Checklist for go time
- Place a do not disturb sign on your door
- Turn off the cell phone ringer
- Mute email alerts on your computer
- Mute Alexa or Siri, or whoever your personal assistant may be
- Mute yourself when not speaking, so the client can hear your teammate.
Even though their cameras may be off, your client wants to see your face — and your expressions: camera positioning and lighting drive that. Try to avoid having a window behind you and be sure to have a light in front of you. A selfie ring light is a good choice, but a desk lamp will do. I have a $20 desk lamp in front of me with a low wattage bulb, pointed a bit downward so I’m not blinded by it.
Proportion matters: Don’t center your face on the screen; this leaves a big open space above the top of your head, which is distracting. Vertically, your screen should show from armpit to top of cowboy hat (that’s 3 fingers above-head if you don’t have a cowboy hat!) with your eyes at 2/3 of the way up. Laterally, your face takes up the middle 30% of the screen. Put your laptop on a box or stack of books, if necessary.
Get a Quality Camera
Make sure you are happy with the quality of your camera and microphone. Many laptop cameras are grainy and hate low lighting.

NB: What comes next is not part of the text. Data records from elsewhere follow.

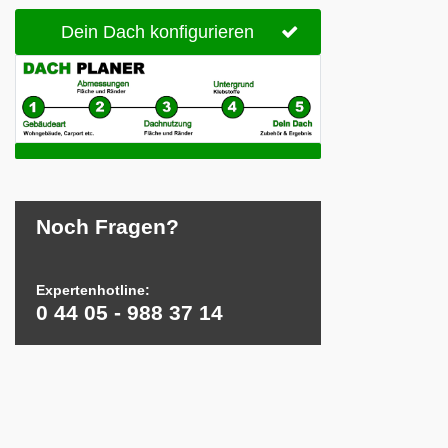
Dein Dach konfigurieren
Noch Fragen?
Expertenhotline:
0 44 05 - 988 37 14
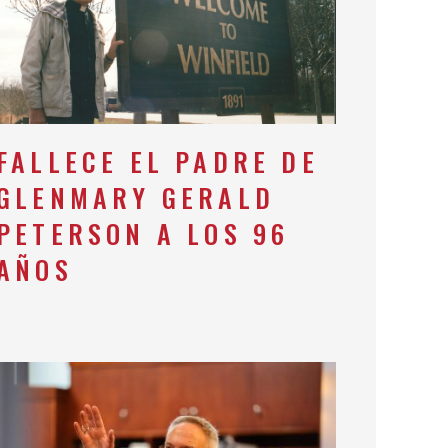
FALLECE EL PADRE DE
GLENMARY GERALD
PETERSON A LOS 96
AÑOS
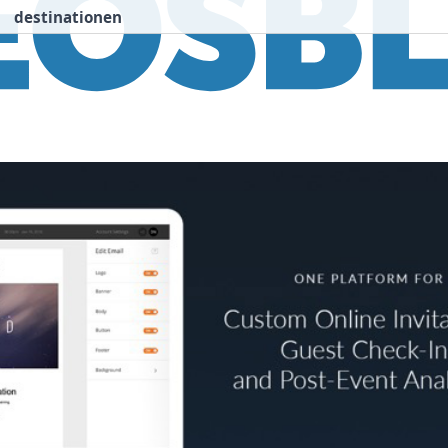
destinationen
nspiration
Destinationen
Über uns
We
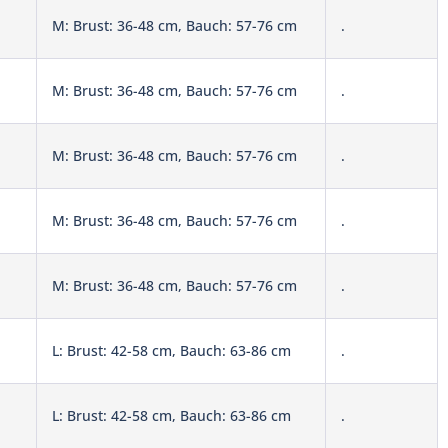
M: Brust: 36-48 cm, Bauch: 57-76 cm
.
M: Brust: 36-48 cm, Bauch: 57-76 cm
.
M: Brust: 36-48 cm, Bauch: 57-76 cm
.
M: Brust: 36-48 cm, Bauch: 57-76 cm
.
M: Brust: 36-48 cm, Bauch: 57-76 cm
.
L: Brust: 42-58 cm, Bauch: 63-86 cm
.
L: Brust: 42-58 cm, Bauch: 63-86 cm
.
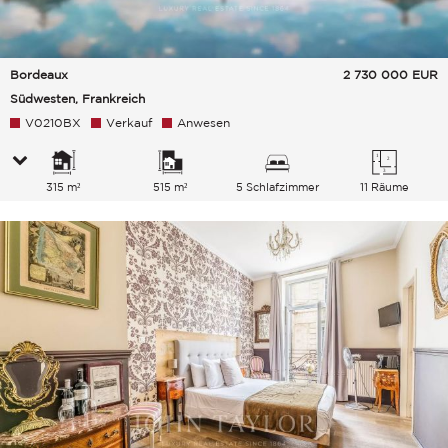
Bordeaux
2 730 000
EUR
Südwesten, Frankreich
V0210BX
Verkauf
Anwesen
315 m²
515 m²
5 Schlafzimmer
11 Räume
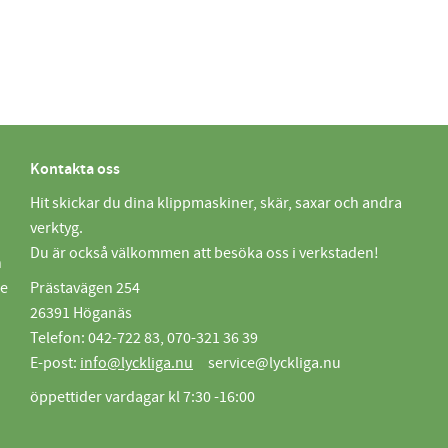
Kontakta oss
Hit skickar du dina klippmaskiner, skär, saxar och andra
verktyg.
Du är också välkommen att besöka oss i verkstaden!
n
de
Prästavägen 254
26391 Höganäs
Telefon: 042-722 83, 070-321 36 39
E-post:
info@lyckliga.nu
service@lyckliga.nu
öppettider vardagar kl 7:30 -16:00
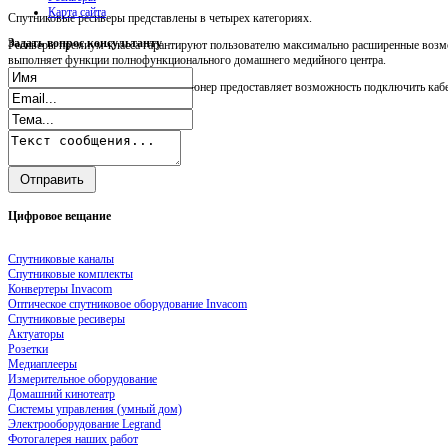
Карта сайта
Спутниковые ресиверы представлены в четырех категориях.
Задать
вопрос консультанту
Ресиверы премиум-класса гарантируют пользователю максимально расширенные возмо
выполняет функции полнофункционального домашнего медийного центра.
Прежде всего, следует сказать, что тюнер предоставляет возможность подключить кабел
Цифровое
вещание
Спутниковые каналы
Спутниковые комплекты
Конвертеры Invacom
Оптическое спутниковое оборудование Invacom
Спутниковые ресиверы
Актуаторы
Розетки
Медиаплееры
Измерительное оборудование
Домашний кинотеатр
Системы управления (умный дом)
Электрооборудование Legrand
Фотогалерея наших работ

For a high stakes presentation, consider an upgrade to an external HD camera with a better lens and more features, like adjustments for low lighting. I have a Logitech C920 for under $100 that has worked great for hundreds of webinars and video calls over the years. [Note: Many firms have been buying and shipping equipment upgrades directly to interview teams or are reimbursing them after the fact, because they know what is on the line … and it’s a small price to pay.]
A word about virtual backgrounds … because it is friendlier, I recommend using your office (wherever that may be) as a natural work setting if you are able to stage it nicely. Make sure the scenery behind you is professional and reflects your work personality. As I live in Kentucky, I have a bottle of bourbon (unopened, mind you) on the table behind me for a conversation piece. If I had a high-stakes presentation with a client that didn’t know me well, I would consider stowing it out of sight.
Alternatively, a meaningful virtual background would be one that reflects work that you have done or are doing, such as a clear photograph of a client project you’re proud of. Such green screen-type, virtual backdrops are tricky, though — when you move, you break up around the edges of your head and body outline. Parts of you can disappear as you are talking if you’re an animated presenter.
Checklist for go time
- Point camera at eye level
- Wipe camera lens clean
- Check the background for distracting items
- Make sure you are front-lit, not backlit
- Position yourself close enough to adjust the camera if needed
- Turn off the camera when not speaking, so you can feature the speaker (but follow whatever rules your presentation team has agreed on)
Remember, your work does not speak for itself — your video presentation speaks for it. If your work is worth a client’s attention, aim to deliver it flawlessly. To keep your work from being obscured by any distractions, there is a lot to attend to.
Adopt the mindset of an athlete — respect the importance of pregame preparation by attending to these many variables. And when you’re done, win or lose, you’ll be satisfied knowing that you left it all on the playing field.